No habrá justicia en el mundo ni conciencia de que algún día pueda haberla mientras los políticos manipulen a jueces y a fiscales, y, naturalmente, unos y otros lo consientan y se dejen. Y no gozará el hombre de justicia ni podrá soñar con la igualdad de todos ante los tribunales mientras esos funcionarios continúen obedeciendo como mansos corderos las consignas que reciben de los políticos a cambio de media docena de elogios o promesas.

Los fiscales políticos, sean de España o de cualquier otro rincón del planeta —aunque aquí los tenemos más cerca y sus nombres y discursos suenan en nuestros oídos como monótona y aburrida cantinela—, son los enemigos naturales de la justicia. Nada les importa abdicar de los más nobles fines de su función para conquistar el poder o ayudar a que otros lo consigan o retengan.
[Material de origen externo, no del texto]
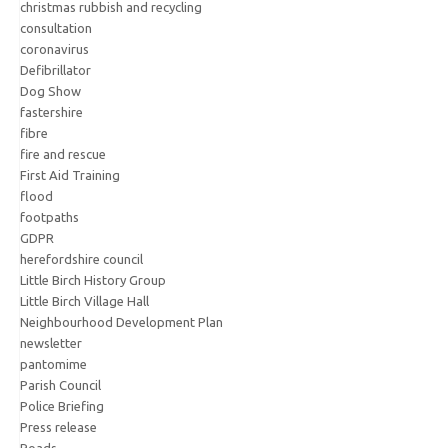
christmas rubbish and recycling
consultation
coronavirus
Defibrillator
Dog Show
fastershire
fibre
fire and rescue
First Aid Training
flood
footpaths
GDPR
herefordshire council
Little Birch History Group
Little Birch Village Hall
Neighbourhood Development Plan
newsletter
pantomime
Parish Council
Police Briefing
Press release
Seamos sinceros y honestos, como lo fuimos al aprobar la Constitución, y exijamos lo que hoy se nos niega con pasmosa cicatería: que los fiscales, los políticos, los políticos fiscales y los fiscales políticos, no coaccionen, ni condicionen a la justicia. Querer cambiar presidentes de gobierno o de comunidad autónoma, ganar unas elecciones, por ejemplo, son tareas que quedan fuera del alcance del Ministerio Público y, sin embargo, hay algunos miembros de la institución que se lo proponen. Ahora, con el nuevo Estatuto del Ministerio Fiscal, quizá sea el momento de plantearse, qué fiscales —sobre todo los de la cúpula de la carrera— sobran por su arrogante e insobornable pasión de fidelidad a las siglas de un partido.